The problem -> Render the lines of the records as a JSON list of strings, one string per line with blank lines omitted, beginning at the line that contains "projet et de" and ending after the line that contains "comprendre au mieux, ce".

******

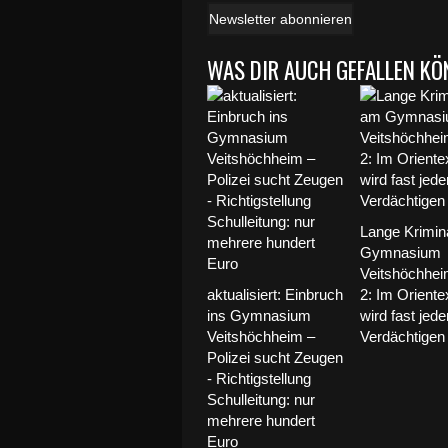
Newsletter abonnieren
WAS DIR AUCH GEFALLEN KÖ
Lange Krimin
Gymnasium
Veitshöchheim
aktualisiert: Einbruch
2: Im Orient
ins Gymnasium
wird fast jed
Veitshöchheim –
Verdächtigen
Polizei sucht Zeugen
- Richtigstellung
Schulleitung: nur
mehrere hundert
Euro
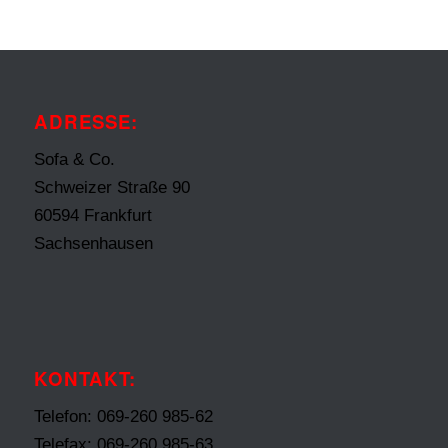
ADRESSE:
Sofa & Co.
Schweizer Straße 90
60594 Frankfurt
Sachsenhausen
KONTAKT:
Telefon: 069-260 985-62
Telefax: 069-260 985-63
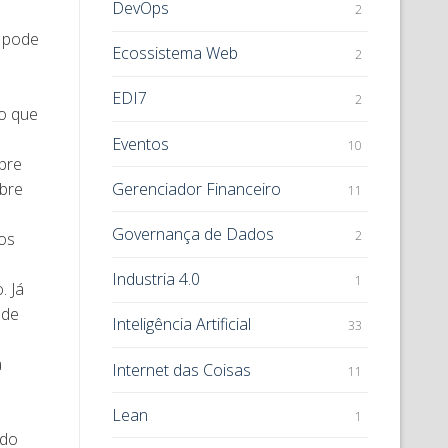
DevOps
2
a pode
Ecossistema Web
2
EDI7
2
do que
Eventos
10
obre
Gerenciador Financeiro
obre
11
Governança de Dados
2
nos
Industria 4.0
1
. Já
 de
Inteligência Artificial
33
a
Internet das Coisas
11
Lean
1
 do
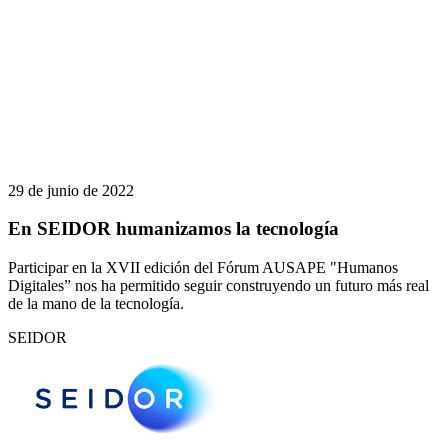
29 de junio de 2022
En SEIDOR humanizamos la tecnología
Participar en la XVII edición del Fórum AUSAPE "Humanos
Digitales” nos ha permitido seguir construyendo un futuro más real
de la mano de la tecnología.
SEIDOR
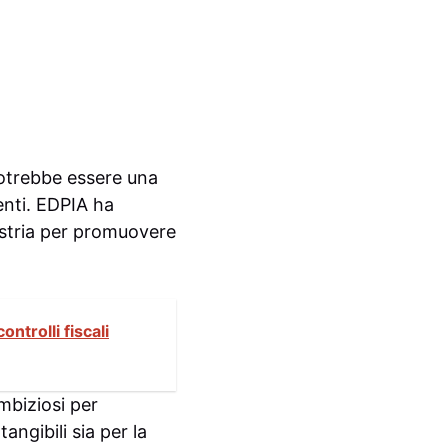
 potrebbe essere una
enti. EDPIA ha
dustria per promuovere
ntrolli fiscali
mbiziosi per
angibili sia per la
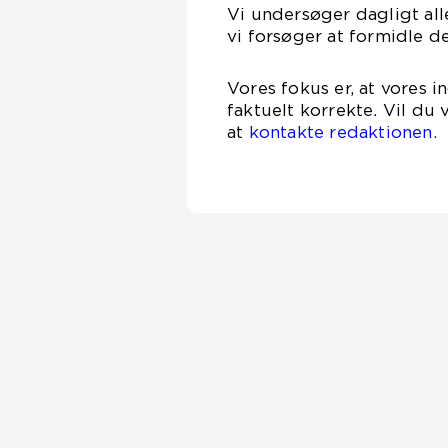
Vi undersøger dagligt alle
vi forsøger at formidle d
Vores fokus er, at vores 
faktuelt korrekte. Vil du
at
kontakte redaktionen.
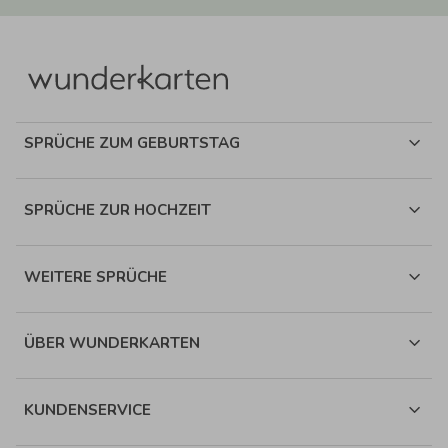
SPRÜCHE ZUM GEBURTSTAG
SPRÜCHE ZUR HOCHZEIT
WEITERE SPRÜCHE
ÜBER WUNDERKARTEN
KUNDENSERVICE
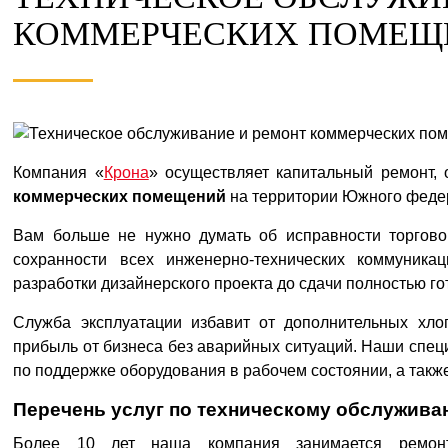
КОММЕРЧЕСКИХ ПОМЕЩ
Компания «
Крона
» осуществляет капитальный ремонт, 
коммерческих помещений
на территории Южного федер
Вам больше не нужно думать об исправности торговог
сохранности всех инженерно-технических коммуник
разработки дизайнерского проекта до сдачи полностью г
Служба эксплуатации избавит от дополнительных хло
прибыль от бизнеса без аварийных ситуаций. Наши спец
по поддержке оборудования в рабочем состоянии, а так
Перечень услуг по техническому обслужив
Более 10 лет наша компания занимается ремонт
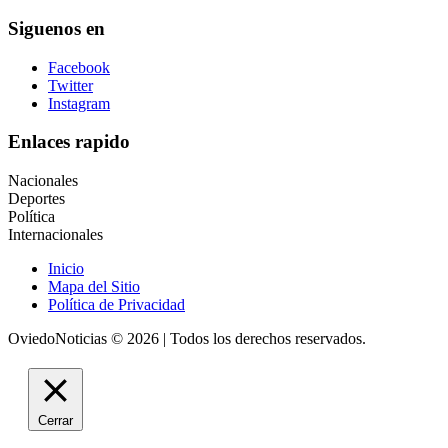
Siguenos en
Facebook
Twitter
Instagram
Enlaces rapido
Nacionales
Deportes
Política
Internacionales
Inicio
Mapa del Sitio
Política de Privacidad
OviedoNoticias © 2026 | Todos los derechos reservados.
Cerrar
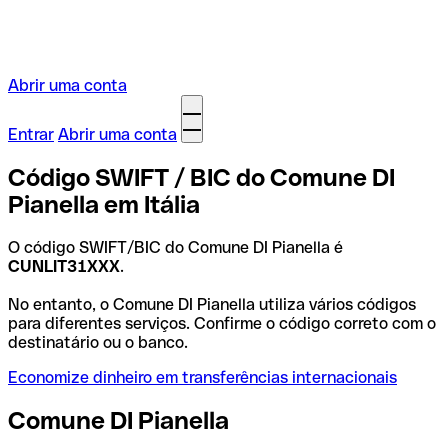
Abrir uma conta
Entrar
Abrir uma conta
Código SWIFT / BIC do Comune DI
Pianella em Itália
O código SWIFT/BIC do Comune DI Pianella é
CUNLIT31XXX
.
No entanto, o Comune DI Pianella utiliza vários códigos
para diferentes serviços. Confirme o código correto com o
destinatário ou o banco.
Economize dinheiro em transferências internacionais
Comune DI Pianella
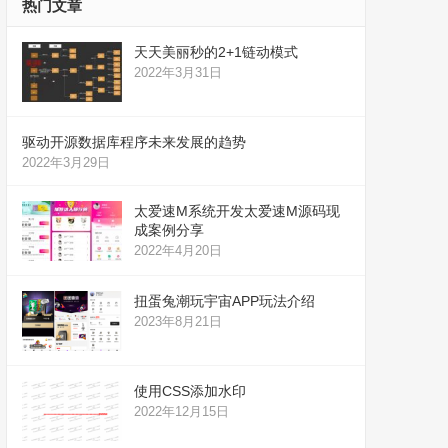
热门文章
天天美丽秒的2+1链动模式
2022年3月31日
驱动开源数据库程序未来发展的趋势
2022年3月29日
太爱速M系统开发太爱速M源码现
成案例分享
2022年4月20日
扭蛋兔潮玩宇宙APP玩法介绍
2023年8月21日
使用CSS添加水印
2022年12月15日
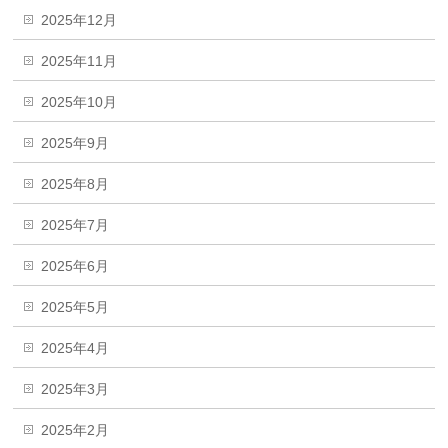
2025年12月
2025年11月
2025年10月
2025年9月
2025年8月
2025年7月
2025年6月
2025年5月
2025年4月
2025年3月
2025年2月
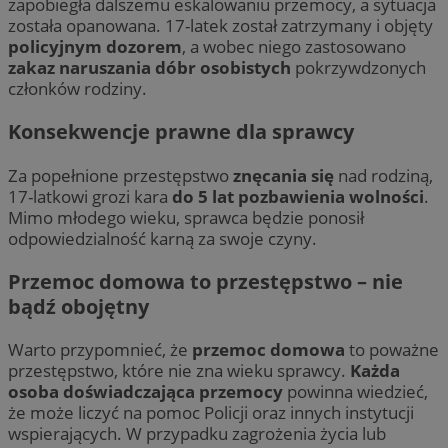
zapobiegła dalszemu eskalowaniu przemocy, a sytuacja
została opanowana. 17-latek został zatrzymany i objęty
policyjnym dozorem
, a wobec niego zastosowano
zakaz naruszania dóbr osobistych
pokrzywdzonych
członków rodziny.
Konsekwencje prawne dla sprawcy
Za popełnione przestępstwo
znęcania się
nad rodziną,
17-latkowi grozi kara
do 5 lat pozbawienia wolności
.
Mimo młodego wieku, sprawca będzie ponosił
odpowiedzialność karną za swoje czyny.
Przemoc domowa to przestępstwo – nie
bądź obojętny
Warto przypomnieć, że
przemoc domowa
to poważne
przestępstwo, które nie zna wieku sprawcy.
Każda
osoba doświadczająca przemocy
powinna wiedzieć,
że może liczyć na pomoc Policji oraz innych instytucji
wspierających. W przypadku zagrożenia życia lub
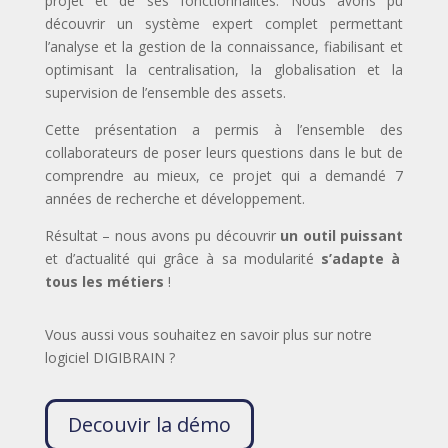
projet et de ses fonctionnalités. Nous avons pu
découvrir un système expert complet permettant
l’analyse et la gestion de la connaissance, fiabilisant et
optimisant la centralisation, la globalisation et la
supervision de l’ensemble des assets.
Cette présentation a permis à l’ensemble des
collaborateurs de poser leurs questions dans le but de
comprendre au mieux, ce projet qui a demandé 7
années de recherche et développement.
Résultat – nous avons pu découvrir
un outil puissant
et d’actualité qui grâce à sa modularité
s’adapte à
tous les métiers
!
Vous aussi vous souhaitez en savoir plus sur notre
logiciel DIGIBRAIN ?
Decouvir la démo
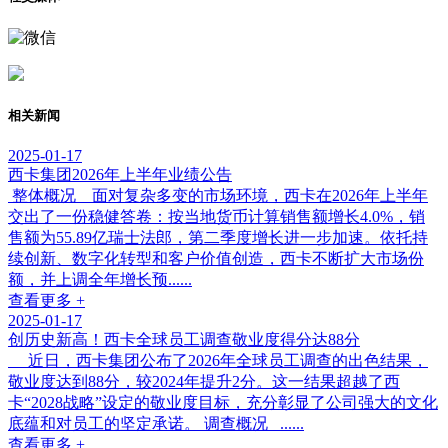
相关新闻
2025-01-17
西卡集团2026年上半年业绩公告
整体概况 面对复杂多变的市场环境，西卡在2026年上半年
交出了一份稳健答卷：按当地货币计算销售额增长4.0%，销
售额为55.89亿瑞士法郎，第二季度增长进一步加速。依托持
续创新、数字化转型和客户价值创造，西卡不断扩大市场份
额，并上调全年增长预......
查看更多 +
2025-01-17
创历史新高！西卡全球员工调查敬业度得分达88分
近日，西卡集团公布了2026年全球员工调查的出色结果，
敬业度达到88分，较2024年提升2分。这一结果超越了西
卡“2028战略”设定的敬业度目标，充分彰显了公司强大的文化
底蕴和对员工的坚定承诺。 调查概况 ......
查看更多 +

******

Result of the task ->
[
  "projet et de ses fonctionnalités. Nous avons pu",
  "découvrir un système expert complet permettant",
  "l’analyse et la gestion de la connaissance, fiabilisant et",
  "optimisant la centralisation, la globalisation et la",
  "supervision de l’ensemble des assets.",
  "Cette présentation a permis à l’ensemble des",
  "collaborateurs de poser leurs questions dans le but de",
  "comprendre au mieux, ce projet qui a demandé 7"
]